A Newfound Sense of Purpose: Racial Justice and GenYWCA
I moved to the United States from Cuba ten years ago. I struggled with being in a new country, learning a new language and making new friends. I experienced discrimination at a young age and, to this day, it is one of the hardest things I have ever had to deal with. It made me feel ashamed and embarrassed of my background and culture. It made me want to desperately fit within American culture and be part of the majority group. As I became older (and hopefully wiser), I became more comfortable in my own skin and with the fact that I will probably never fully fit in anywhere. And that is OK! In fact, that is great! I am different -- the way I speak, think and express myself is different and that is what makes me, me.
"Have you ever been discriminated against for your race, gender or background?" This is the question posed to me by the Racial Justice Facilitator at the YWCA of Minneapolis' It's Time to Talk: Forums on Race event this past October. The facilitator then passed me a stick that had different color fabrics tied around it. The stick symbolized my turn to speak and express myself. I looked around the table with hesitation; I was surrounded by peers, supervisors and officers of my organization. They all looked at me eagerly and wide-eyed. My heart started racing, my palms were sweating, and a million thoughts ran through my mind. I knew I had a tough decision to make. I could either choose to be honest and share my experiences, or simply say "no," and pass the stick to the person next to me. After all, I work with these people and this is a very sensitive topic!

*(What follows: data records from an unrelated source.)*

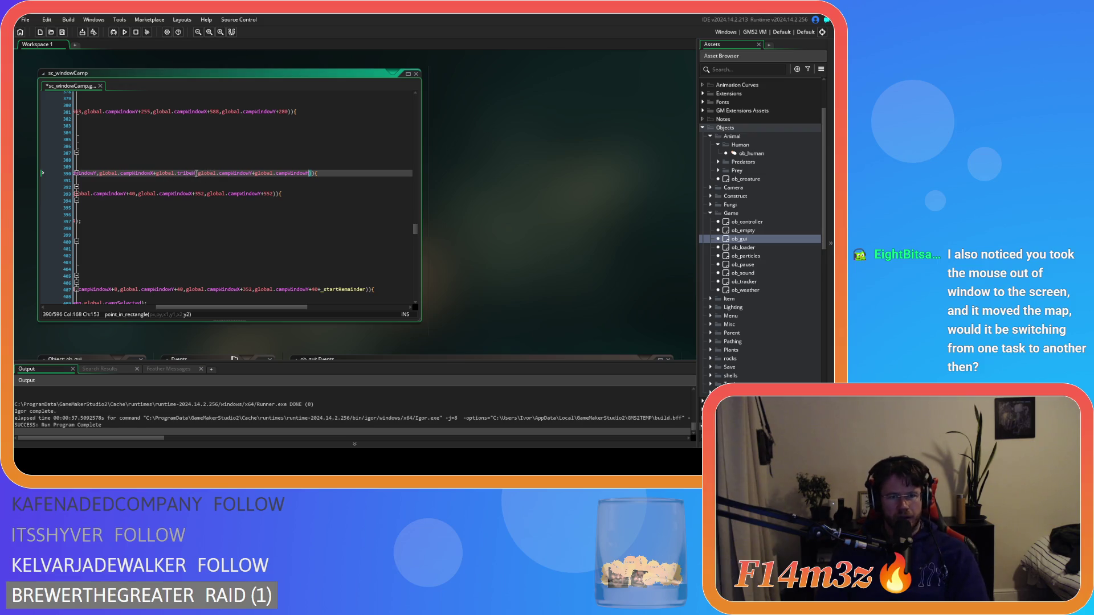
Change tribeW on line 390 to campWindowW, then search the script for 'tribe'
{"action": "double_click", "coordinate": [187, 172]}
{"action": "double_click", "coordinate": [178, 174]}
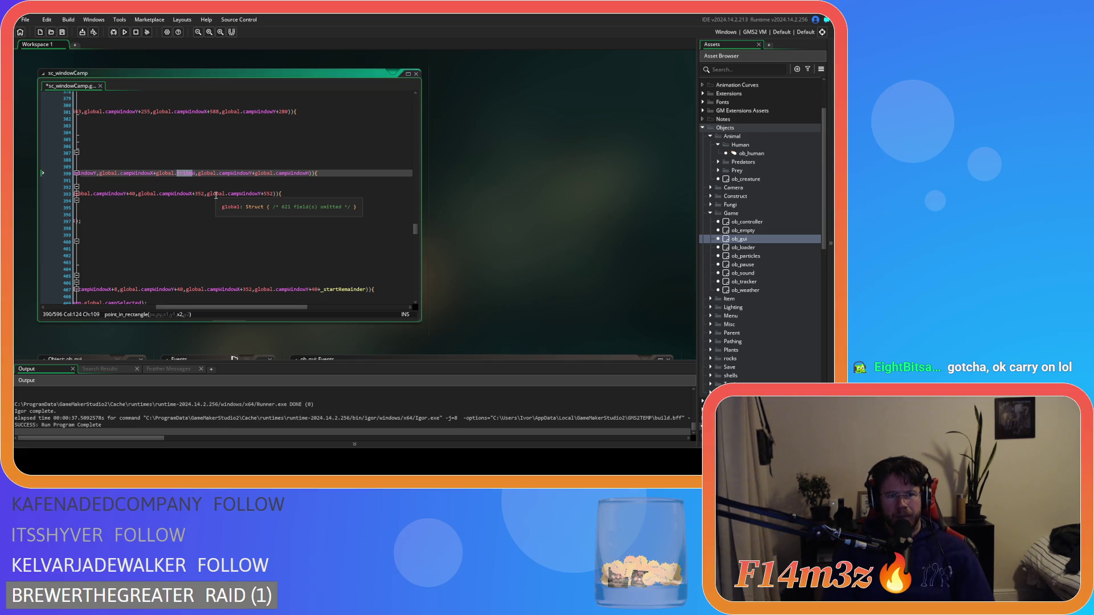
{"action": "scroll", "coordinate": [216, 195], "scroll_direction": "left", "scroll_amount": 5}
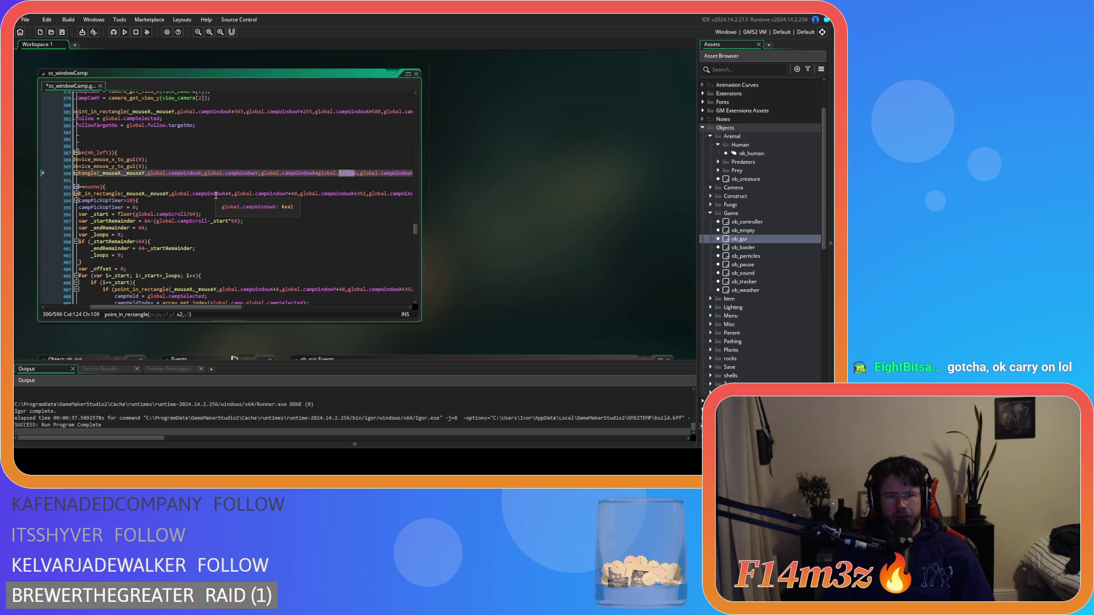
{"action": "type", "text": "campW"}
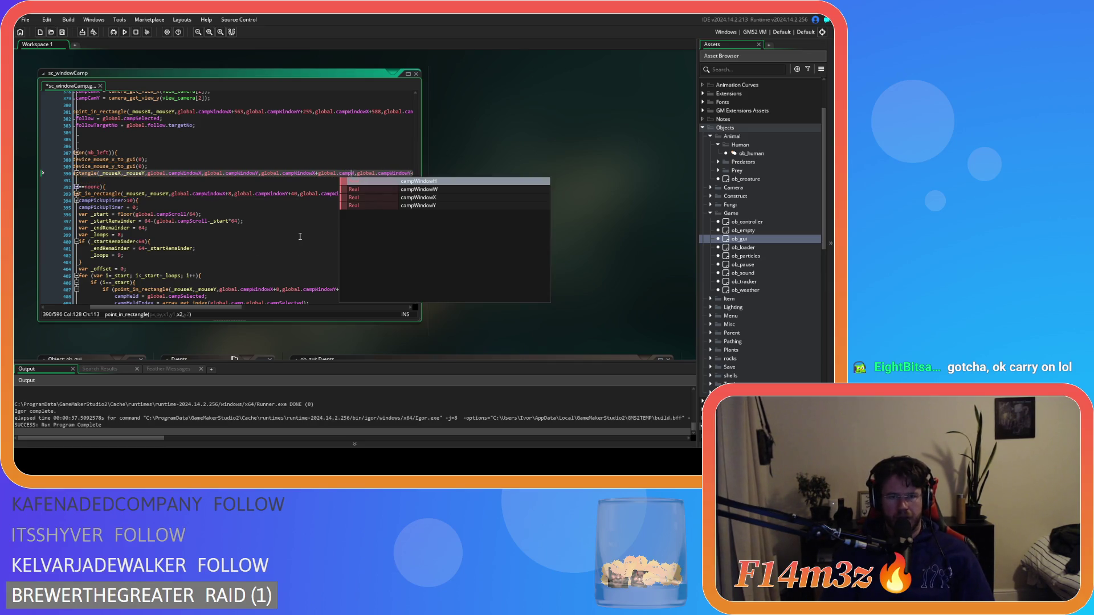
{"action": "type", "text": "indowW"}
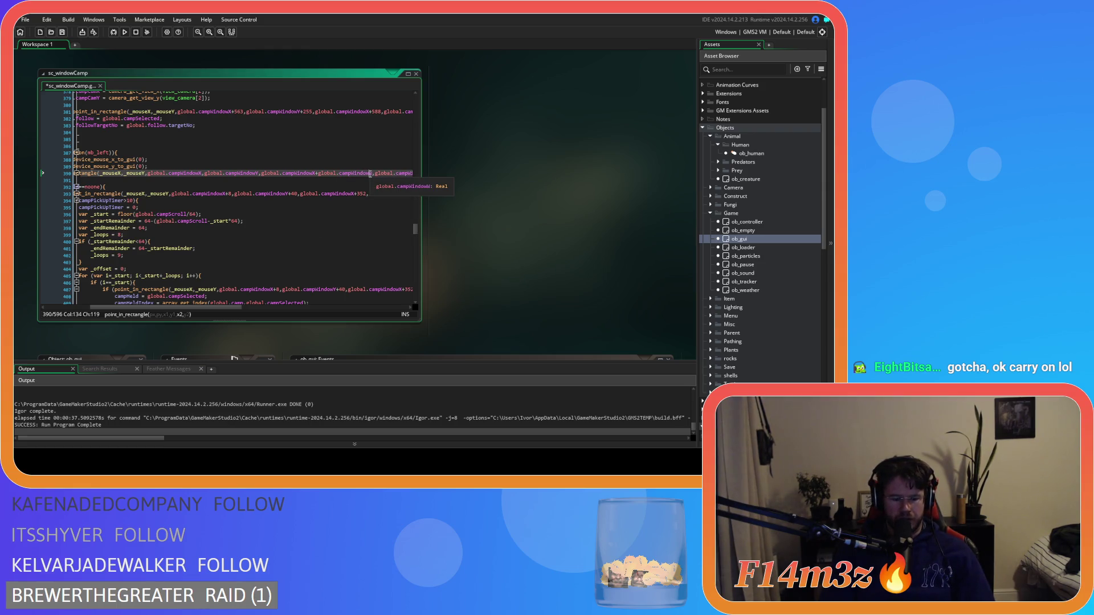
{"action": "key", "text": "ctrl+f"}
{"action": "type", "text": "tribe"}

As I looked around the table a second time, I realized I was the only Hispanic female, and in some ways that made me a representative of Hispanic females everywhere! (I took the liberty of giving myself the title!) I instantly felt courage replace my fear, and I decided to share a story I have only shared with a few select individuals. Everyone listened attentively and thanked me for sharing. After passing the talking stick to the next person, I felt a sense of relief and joy. I was very impressed with how our Racial Justice facilitator created a safety bubble around our table, a bubble that kept out judgment and negativity. I knew my story was safe, but most of all, I knew it was appreciated.
I walked away from this event with a newfound sense of purpose! I absolutely had to know more about the YWCA and its mission. Looking through the website, I came across the GenYWCA group. I was so excited to find a group of young professionals who are passionate about eliminating racism and empowering women. I immediately emailed and scheduled a meeting with Sarah Raser. She didn't need to persuade me to join. Together, we decided that joining the membership outreach committee would be the best choice for me, and doing so has been very rewarding.
People fear the unknown and unfamiliar; this is perfectly natural. The only way to extinguish that fear is to create awareness and educate people about different backgrounds and cultures. Our generation will run this country one day. It is essential that, as future leaders, we take the time to educate ourselves on diversity and inclusion. As we remember Martin Luther King, let us remember what we are truly celebrating. We are celebrating one man's dream to end racism. It is every young professional's personal responsibility to contribute to making this dream a reality. I feel honored to have the opportunity to be a part of GenYWCA, and look forward to contributing to its mission.